The Nissan e-NV200, which uses a Nissan Leaf electric powerplant, will be released in Europe and Japan though no decision has been made regarding a U.S. release.

Electric Conversions Promise Payback

The electric truck market has stalled compared to the frenzy of five years ago. In the last two years, Ford ditched its Transit Connect Electric and Navistar is no longer making its eStar electric truck, while Eaton has dropped its Hydraulic Launch Assist system for diesel-electric hybrids.

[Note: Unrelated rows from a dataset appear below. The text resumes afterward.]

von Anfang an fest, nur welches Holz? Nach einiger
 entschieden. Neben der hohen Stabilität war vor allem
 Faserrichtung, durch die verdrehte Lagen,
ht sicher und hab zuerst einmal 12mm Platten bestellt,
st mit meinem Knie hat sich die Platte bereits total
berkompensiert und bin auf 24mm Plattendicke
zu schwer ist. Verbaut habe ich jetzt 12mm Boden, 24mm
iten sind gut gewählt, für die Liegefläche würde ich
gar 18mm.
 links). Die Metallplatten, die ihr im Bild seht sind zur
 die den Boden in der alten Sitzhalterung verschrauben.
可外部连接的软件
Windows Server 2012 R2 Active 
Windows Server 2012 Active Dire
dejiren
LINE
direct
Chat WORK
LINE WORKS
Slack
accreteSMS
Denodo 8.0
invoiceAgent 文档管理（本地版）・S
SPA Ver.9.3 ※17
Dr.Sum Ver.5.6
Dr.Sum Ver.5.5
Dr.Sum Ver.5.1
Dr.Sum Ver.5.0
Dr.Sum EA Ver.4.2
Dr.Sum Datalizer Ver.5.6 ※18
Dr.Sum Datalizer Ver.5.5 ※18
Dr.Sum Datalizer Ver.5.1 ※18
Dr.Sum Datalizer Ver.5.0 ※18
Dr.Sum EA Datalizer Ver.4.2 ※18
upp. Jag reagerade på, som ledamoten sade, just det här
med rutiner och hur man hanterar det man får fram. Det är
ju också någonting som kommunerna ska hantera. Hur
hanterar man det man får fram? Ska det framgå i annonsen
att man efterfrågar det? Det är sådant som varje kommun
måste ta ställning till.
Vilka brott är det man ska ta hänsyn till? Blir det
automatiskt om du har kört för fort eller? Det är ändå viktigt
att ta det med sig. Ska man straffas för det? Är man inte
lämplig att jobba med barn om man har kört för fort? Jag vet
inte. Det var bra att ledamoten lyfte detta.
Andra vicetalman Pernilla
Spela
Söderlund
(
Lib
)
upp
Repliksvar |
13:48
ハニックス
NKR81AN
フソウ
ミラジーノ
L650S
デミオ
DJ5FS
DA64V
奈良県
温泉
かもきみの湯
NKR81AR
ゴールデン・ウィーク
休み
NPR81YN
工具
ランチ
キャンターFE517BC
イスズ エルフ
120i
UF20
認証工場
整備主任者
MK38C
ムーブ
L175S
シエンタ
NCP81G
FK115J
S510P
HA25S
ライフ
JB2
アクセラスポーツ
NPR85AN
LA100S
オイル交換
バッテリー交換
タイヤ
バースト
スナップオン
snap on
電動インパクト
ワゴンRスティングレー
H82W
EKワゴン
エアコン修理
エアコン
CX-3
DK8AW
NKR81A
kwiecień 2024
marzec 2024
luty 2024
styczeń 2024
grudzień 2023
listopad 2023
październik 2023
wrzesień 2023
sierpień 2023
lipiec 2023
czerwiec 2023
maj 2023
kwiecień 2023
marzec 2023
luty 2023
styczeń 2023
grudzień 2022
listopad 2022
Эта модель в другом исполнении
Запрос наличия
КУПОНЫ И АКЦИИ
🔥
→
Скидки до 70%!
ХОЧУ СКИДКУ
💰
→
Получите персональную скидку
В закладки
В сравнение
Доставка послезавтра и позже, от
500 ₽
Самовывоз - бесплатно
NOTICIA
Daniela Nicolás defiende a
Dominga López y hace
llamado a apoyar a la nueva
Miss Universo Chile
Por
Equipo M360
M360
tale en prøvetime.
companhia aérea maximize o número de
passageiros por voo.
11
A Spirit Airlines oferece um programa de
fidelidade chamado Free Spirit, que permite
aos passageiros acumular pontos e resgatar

Still, independent electric truck and van manufacturers such as Smith Electric and Boulder Electric Vehicles are alive and well, and Nissan is testing the Leaf’s all-electric powerplant in its small van, the NV200. Nissan is going to market with the e-NV200 in Japan and Europe; however it is “a year away from deciding on a release in the U.S. market,” said Peter Bedrosian, Nissan product planning manager.

Fleets admit to staying on the sidelines when it comes to electrification because the technology still relies on government subsidies to mitigate cost premiums. However, no one thinks that existing subsidies will remain for much longer. Additionally, the technological breakthrough for batteries with greater range hasn’t happened yet.

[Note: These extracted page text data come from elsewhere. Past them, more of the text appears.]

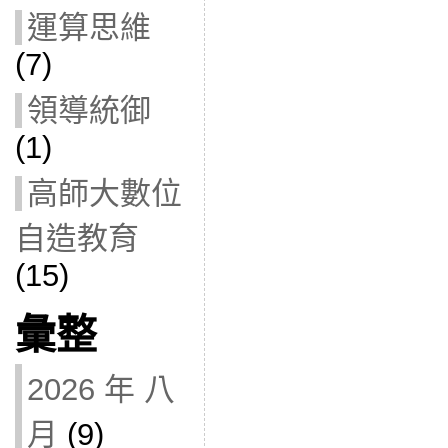
運算思維
(7)
領導統御
(1)
高師大數位
自造教育
(15)
彙整
2026 年 八
月
(9)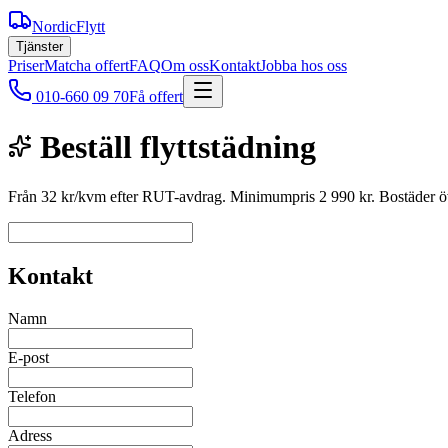
NordicFlytt
Tjänster
Priser
Matcha offert
FAQ
Om oss
Kontakt
Jobba hos oss
010-660 09 70
Få offert
Beställ flyttstädning
Från 32 kr/kvm efter RUT-avdrag. Minimumpris 2 990 kr. Bostäder öve
Kontakt
Namn
E-post
Telefon
Adress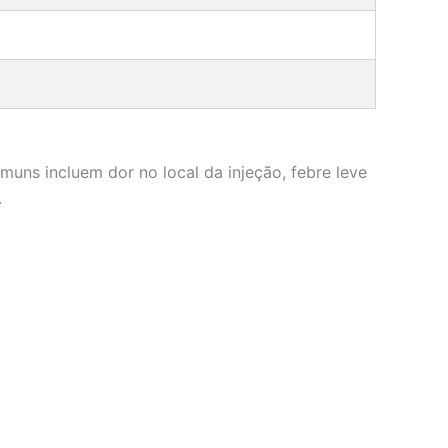
uns incluem dor no local da injeção, febre leve
.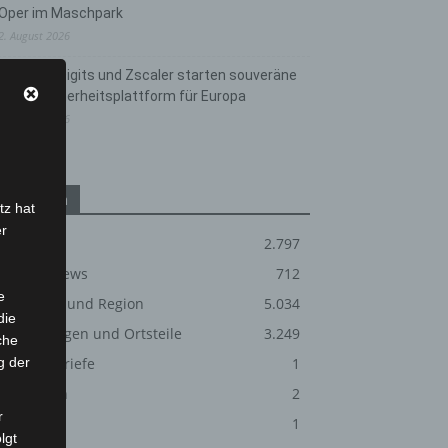
Oper im Maschpark
2. August 2026
Schwarz Digits und Zscaler starten souveräne
Cloud-Sicherheitsplattform für Europa
2. August 2026
Kategorien
tz hat
er
Blaulicht
2.797
Corona-News
712
e
Hannover und Region
5.034
die
Langenhagen und Ortsteile
3.249
che
g der
Leserbriefe
1
Menschen
2
r
Über uns
1
lgt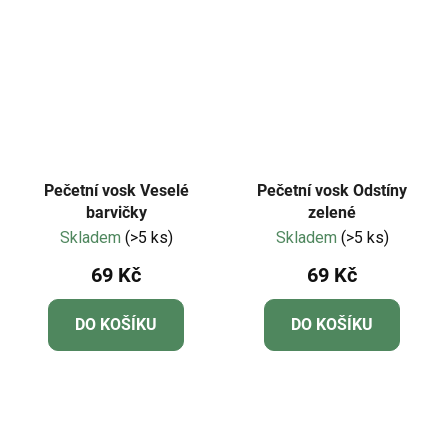
Pečetní vosk Veselé
Pečetní vosk Odstíny
barvičky
zelené
Skladem
(>5 ks)
Skladem
(>5 ks)
69 Kč
69 Kč
DO KOŠÍKU
DO KOŠÍKU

Third-party conversion companies might be the electric and hybrid-electric conversions that make more financial sense.

XL Hybrids retrofits trucks and vans with an electric motor and lithium-ion battery pack — with a promise to reduce emissions and fuel use by 20%. The conversion costs $10,000 for a van, so you can do the math on 20% fuel savings based on your driving characteristics.

In a hydraulic hybrid system, such as this one from Lightning Hybrids, a high pressure accumulator tank (left) stores energy by using nitrogen to pressurize hydraulic fluid, which is used by the pump motor to turn the wheels. A low pressure reservoir stores the low pressure hydraulic fulid after the pressure is used to drive the wheels.

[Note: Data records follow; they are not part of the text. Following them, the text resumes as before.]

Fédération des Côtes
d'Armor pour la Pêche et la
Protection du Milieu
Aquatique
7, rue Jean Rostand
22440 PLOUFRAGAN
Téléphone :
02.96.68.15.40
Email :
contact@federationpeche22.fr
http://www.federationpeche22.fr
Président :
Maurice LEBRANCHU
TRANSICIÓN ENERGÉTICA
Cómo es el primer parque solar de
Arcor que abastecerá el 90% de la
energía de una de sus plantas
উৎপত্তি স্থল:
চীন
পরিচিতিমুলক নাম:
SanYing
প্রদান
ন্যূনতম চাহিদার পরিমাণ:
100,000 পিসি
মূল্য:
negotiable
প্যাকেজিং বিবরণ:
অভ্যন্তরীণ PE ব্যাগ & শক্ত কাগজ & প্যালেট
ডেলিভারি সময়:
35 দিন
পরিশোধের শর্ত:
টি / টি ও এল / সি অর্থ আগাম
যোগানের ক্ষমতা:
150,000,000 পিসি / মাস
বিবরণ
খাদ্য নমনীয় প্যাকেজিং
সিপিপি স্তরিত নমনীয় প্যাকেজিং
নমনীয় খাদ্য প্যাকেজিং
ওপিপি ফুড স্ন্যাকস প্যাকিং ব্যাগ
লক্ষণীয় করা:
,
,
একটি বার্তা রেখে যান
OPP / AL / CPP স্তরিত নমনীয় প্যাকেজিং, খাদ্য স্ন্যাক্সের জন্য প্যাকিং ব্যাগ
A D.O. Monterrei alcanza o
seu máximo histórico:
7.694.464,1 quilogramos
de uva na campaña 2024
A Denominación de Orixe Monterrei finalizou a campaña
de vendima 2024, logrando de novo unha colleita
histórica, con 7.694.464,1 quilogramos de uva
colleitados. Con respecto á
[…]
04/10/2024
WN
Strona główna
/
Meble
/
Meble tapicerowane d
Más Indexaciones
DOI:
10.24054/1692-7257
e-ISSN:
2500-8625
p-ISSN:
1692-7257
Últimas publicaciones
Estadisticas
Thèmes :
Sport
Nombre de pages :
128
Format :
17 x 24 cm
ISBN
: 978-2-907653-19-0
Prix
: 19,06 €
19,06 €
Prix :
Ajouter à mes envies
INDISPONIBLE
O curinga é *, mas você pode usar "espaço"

In a hydraulic hybrid system, such as this one from Lightning Hybrids, a high pressure accumulator tank (left) stores energy by using nitrogen to pressurize hydraulic fluid, which is used by the pump motor to turn the wheels. A low pressure reservoir stores the low pressure hydraulic fulid after the pressure is used to drive the wheels.


The problem with larger work trucks, according to a representative from Lightning Hybrids, is that today’s battery packs don’t have power density to accelerate and decelerate in larger vehicles. Enter Lightning Hybrids’ hydraulic hybrid system, which uses hydraulic pumps and an accumulator tank to store braking energy and release it upon acceleration. “You can’t charge a battery that fast,” said Tim Reeser, the company’s president and co-founder.

VIA Motors swaps the transmissions out of GM trucks and vans and replaces them with its extended-range electric-drive powertrain that gives 40 miles on a charge. The company then sells directly to fleets as VTrux. The gulf between the VTrux pickup’s price of $80,000 and a standard Chevy Silverado is eye popping, though the company says the fuel savings pencil out for a truck that travels more than 22,000 miles a year on a VTrux lease.

Odyne Systems displayed a modular hybrid system that can be retrofitted to a range of medium- and heavy-duty work truck chassis. The company is just beginning sales.

Echo Automotive produces the EchoDrive bolt-on hybrid electric kit for fleet vehicles. This system took home the 2014 Work Truck Show’s “Green Award.”  

EchoDrive is a plug-in system that provides torque assistance and recovers braking energy. While other hybrid systems replace or alter the OEM powertrain, EchoDrive bolts directly to the vehicle without altering the powertrain or the OEM warranty. The system is transferable.
 
Echo Automotive claims an ROI of 36 to 48 months in a half-ton van that goes 30,000 miles per year with a 1,000 lb. payload and $4 per gallon fuel. The system is scheduled for release later this year and will cost $12,500 plus install (about $500).